Personal information
- Full name: Jamilla Sofia Rankin
- Date of birth: 9 May 2003 (age 23)
- Place of birth: Lismore, New South Wales, Australia
- Height: 1.70 m (5 ft 7 in)
- Position: Defender

Team information
- Current team: Eintracht Frankfurt
- Number: 15

Youth career
- Eureka
- Liverpool Academy
- Brisbane Roar NTC

Senior career*
- Years: Team / Apps / (Gls)
- 2019: Brisbane Roar NTC
- 2019–2023: Brisbane Roar / 45 / (1)
- 2020–2021: Football NSW
- 2021: Gold Coast United
- 2022: Blacktown Spartans
- 2023–2024: Melbourne Victory / 23 / (0)
- 2024–2026: TSG Hoffenheim / 41 / (2)
- 2026–: Eintracht Frankfurt / 3 / (0)

International career^{‡}
- 2018–2020: Australia U17 / 6 / (0)
- 2022–2024: Australia U23 / 5 / (0)
- 2022–: Australia / 9 / (0)

= Jamilla Rankin =

Australian soccer player (born 2003)

Jamilla Sofia Rankin (born 9 May 2003) is an Australian professional soccer player who plays as a defender for Eintracht Frankfurt in the Frauen-Bundesliga and the Australia national team (the Matildas). She previously played for Brisbane Roar and Melbourne Victory in the A-League Women and TSG Hoffenheim in the Frauen-Bundesliga.

==Early life==

Rankin was born on 9 May 2003 in Lismore, New South Wales. She is of English descent, with her mother being from England. Growing up in Lismore, she attended Rosebank Public School (from kindergarten to Year 6), Trinity Catholic College, Lismore (from Year 7 to Year 9) and Cavendish Road State High School in Brisbane. While attending Rosebank, she competed in athletics as well as soccer. As a junior she played soccer for Eureka in Football Far North Coast (FFNC) league. In 2016, while with FFNC, Rankin was selected to represent the Northern New South Wales Football (NNSWF) under-13 girls team at the national Youth Championships for Girls. At 14 years old, while at Cavendish Road, she attended their academy, which is part of QAS NTC (Queensland Academy of Sport National Training Centre) and is aligned with Brisbane Roar Juniors; the combination is referred to as Brisbane Roar NTC.

==Club career==

In 2019 Rankin, as a defender, graduated from Brisbane Roar NTC to Football Queensland NTC seniors, which compete in the National Premier Leagues Queensland (NPL Qld). In March 2020, Rankin made her W-League (later known as A-League Women) debut for Brisbane Roar seniors during their 2019–20 season, in a 3–1 loss to Melbourne City. During the W-League 2020 off-season (mid-year) the defender played for Football NSW Institute in the National Premier Leagues NSW Women's (NPL NSW Women's).

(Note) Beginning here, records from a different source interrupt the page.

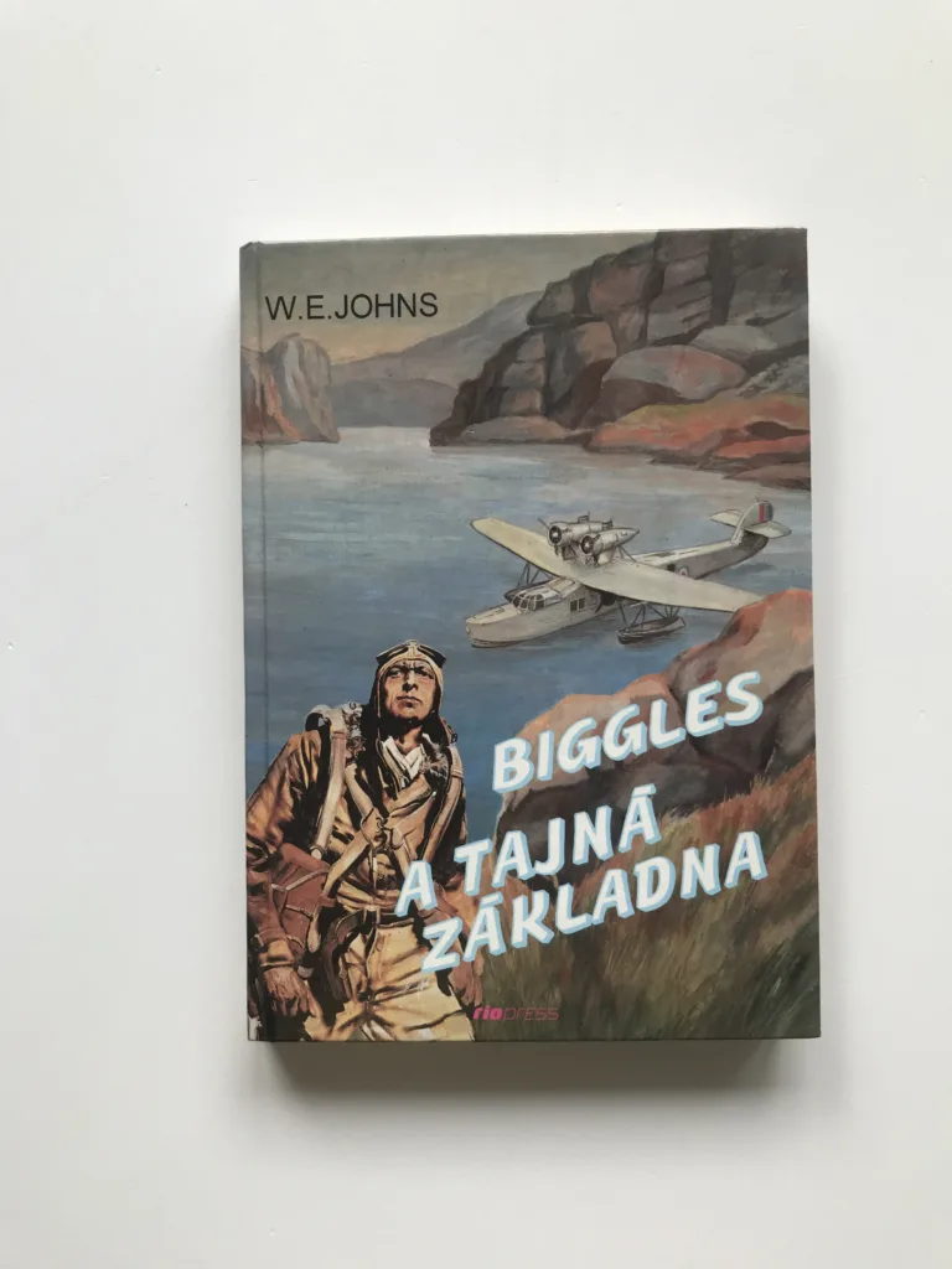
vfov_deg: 63.4
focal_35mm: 28
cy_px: 634
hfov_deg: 49.7
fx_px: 1027
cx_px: 476
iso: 32
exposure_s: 1/100
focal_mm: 3.99
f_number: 1.8
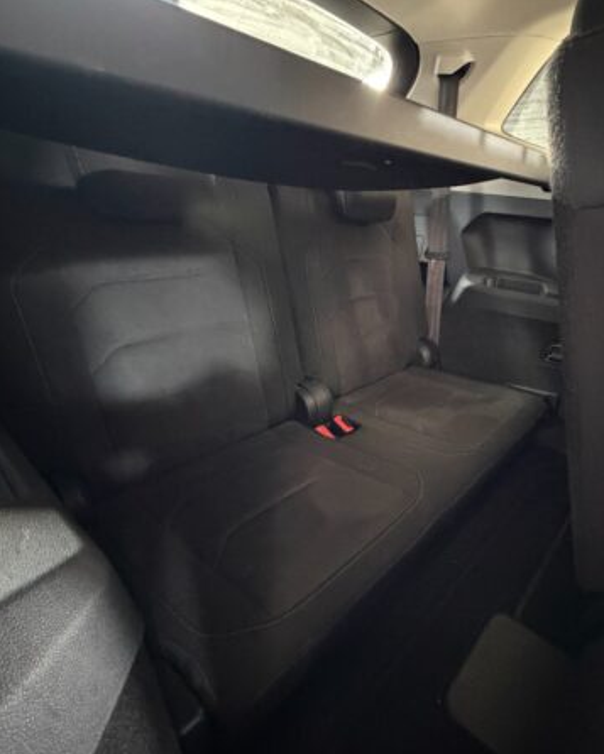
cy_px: 390
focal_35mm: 19
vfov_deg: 83.2
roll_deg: -2.8
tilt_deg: -23.2
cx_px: 345
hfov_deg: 70.5
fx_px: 424
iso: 1600
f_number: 2.2
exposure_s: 1/25
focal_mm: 2.22
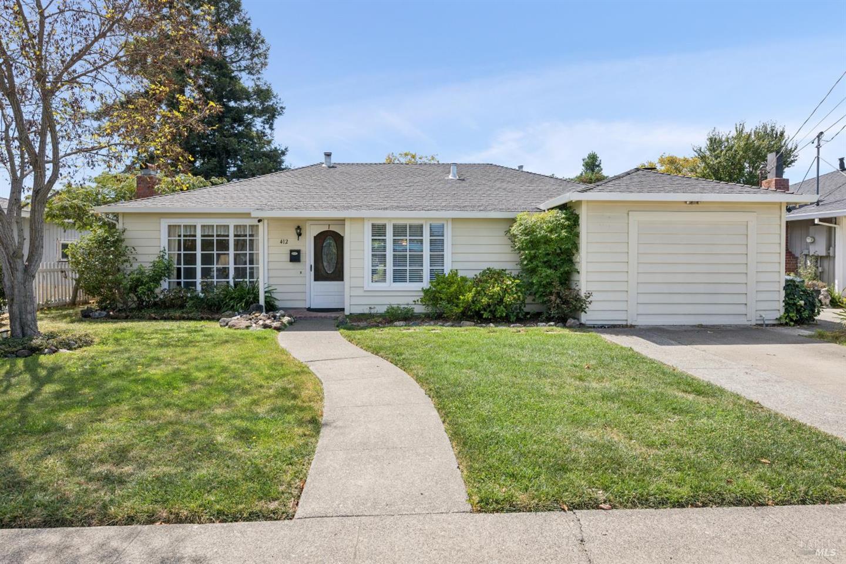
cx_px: 423
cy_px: 282
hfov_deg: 82.6
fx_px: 482
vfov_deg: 60.7
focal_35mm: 20
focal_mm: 20.5
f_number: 9
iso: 250
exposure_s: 1/250
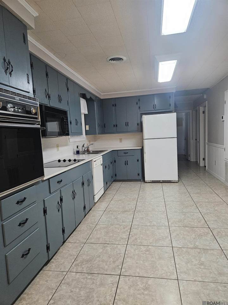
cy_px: 152
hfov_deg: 58.9
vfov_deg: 73.9
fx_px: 202
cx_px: 114
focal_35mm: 23
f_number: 1.8
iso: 640
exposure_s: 1/120
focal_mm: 5.4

In 2021, Rankin received a Young Footballer of the Year nomination in February, due to her successful season in the 2020–21 W-League. She kicked her maiden goal in Brisbane Roar's 4–1 defeat of Sydney in February 2021. Initially playing as a left-back defender, during that year she became a centre-back. In August, Rankin re-signed with her team. Her performances in the first two seasons in the W-League earned favourable comparisons with fellow Australian defenders Steph Catley and Ellie Carpenter. By the end of Brisbane's 2022-23 season she had played 45 matches and delivered one goal.

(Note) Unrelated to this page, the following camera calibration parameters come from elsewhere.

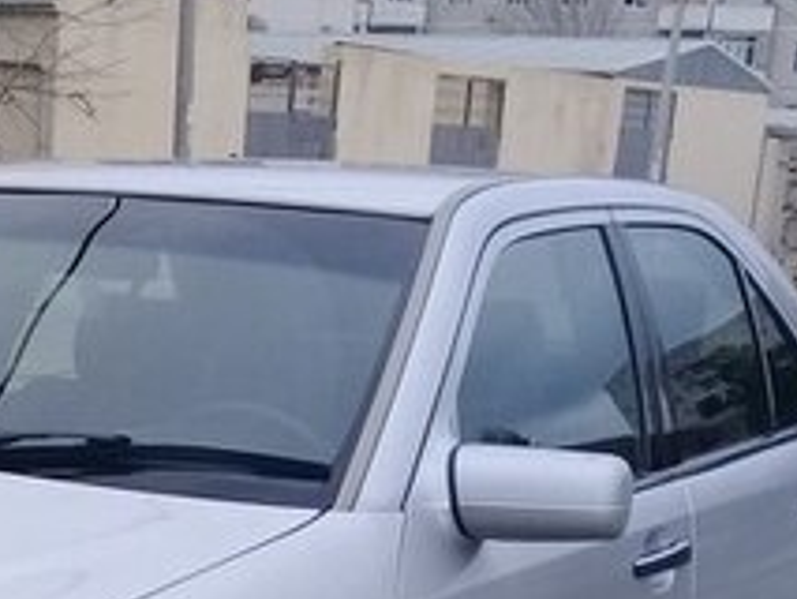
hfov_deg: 19.6
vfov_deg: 14.8
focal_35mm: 96
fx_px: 2212
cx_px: -71
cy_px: 762
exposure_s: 1/456
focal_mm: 3.3
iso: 50
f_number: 2.2
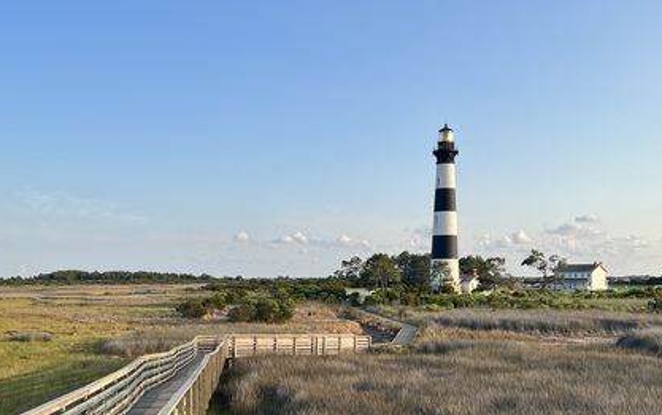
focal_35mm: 37
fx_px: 668
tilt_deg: -2.3
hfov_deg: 52.7
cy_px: 305
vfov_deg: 33.8
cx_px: 335
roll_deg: +0.5
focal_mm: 5.7
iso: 50
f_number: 1.5
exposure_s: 1/1972
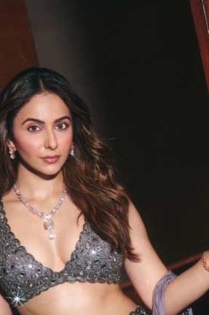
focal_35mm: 107
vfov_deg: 18.8
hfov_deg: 12.8
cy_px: 275
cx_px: 77
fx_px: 933
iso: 250
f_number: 2.8
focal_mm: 50
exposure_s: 1/200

In August 2023, Rankin joined Melbourne Victory for their 2023–24 season. She appeared 23 times during the season, and the team finished fourth on the Premiership ladder and lost a penalty shoot-out (2–4), upon drawing 0–0 after extra-time, against Central Coast Mariners in the Championship elimination final.

Rankin signed with German club TSG Hoffenheim in August 2024 on a three-year contract. In the 2024–25 Frauen-Bundesliga she played 18 matches and helped TSG to finish sixth on the league table. During the related 2024–25 DFB-Pokal Frauen, Rankin kicked a goal in their 0–7 victory against SV Hegnach.

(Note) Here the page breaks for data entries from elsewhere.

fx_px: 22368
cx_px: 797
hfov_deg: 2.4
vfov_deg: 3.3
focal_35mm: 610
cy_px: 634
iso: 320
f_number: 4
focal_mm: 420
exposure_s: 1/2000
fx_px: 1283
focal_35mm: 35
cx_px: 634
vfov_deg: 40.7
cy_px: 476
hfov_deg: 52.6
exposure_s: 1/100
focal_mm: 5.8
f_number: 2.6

On 3 July 2026, it was announced that Rankin had signed a three-year contract with Eintracht Frankfurt, valid until 30 June 2029.

==International career==
Rankin was a part of the Australia women's national under-17 soccer team (Junior Matildas) during the 2019 AFC U-16 Women's Championship qualification and final tournament. She featured during two matches of qualification as well as in four games in the final tournament, playing 360 minutes, starting each game she played in.

On 21 November 2020, Rankin was called up for the first ever Women's Talent Identification Camp which was held in Canberra from 22 – 26 of November 2020. She was selected for the Australia women's national under-23 soccer team (U23 Matildas) squad for the 2022 AFF Women's Championship held in the Philippines in July. They competed against senior teams from ASEAN Football Federation, finishing third in their group and being eliminated. Rankin returned to the U23 Matildas at the Four Nations invitational under-23 tournament held in Växjö, Sweden from 30 May to 4 June 2024. Her team lost against Sweden and Germany, but won against Poland.

Rankin made her debut for the Australia women's national soccer team (Matildas) on 25 June 2022 in a 7–0 defeat by Spain in Huelva, Spain.

== Personal life ==
Rankin speaks English as her first language. Due to her time playing in the Frauen-Bundesliga and living in Germany, she also speaks and understands a reasonable amount of German, but prefers to conduct interviews in English.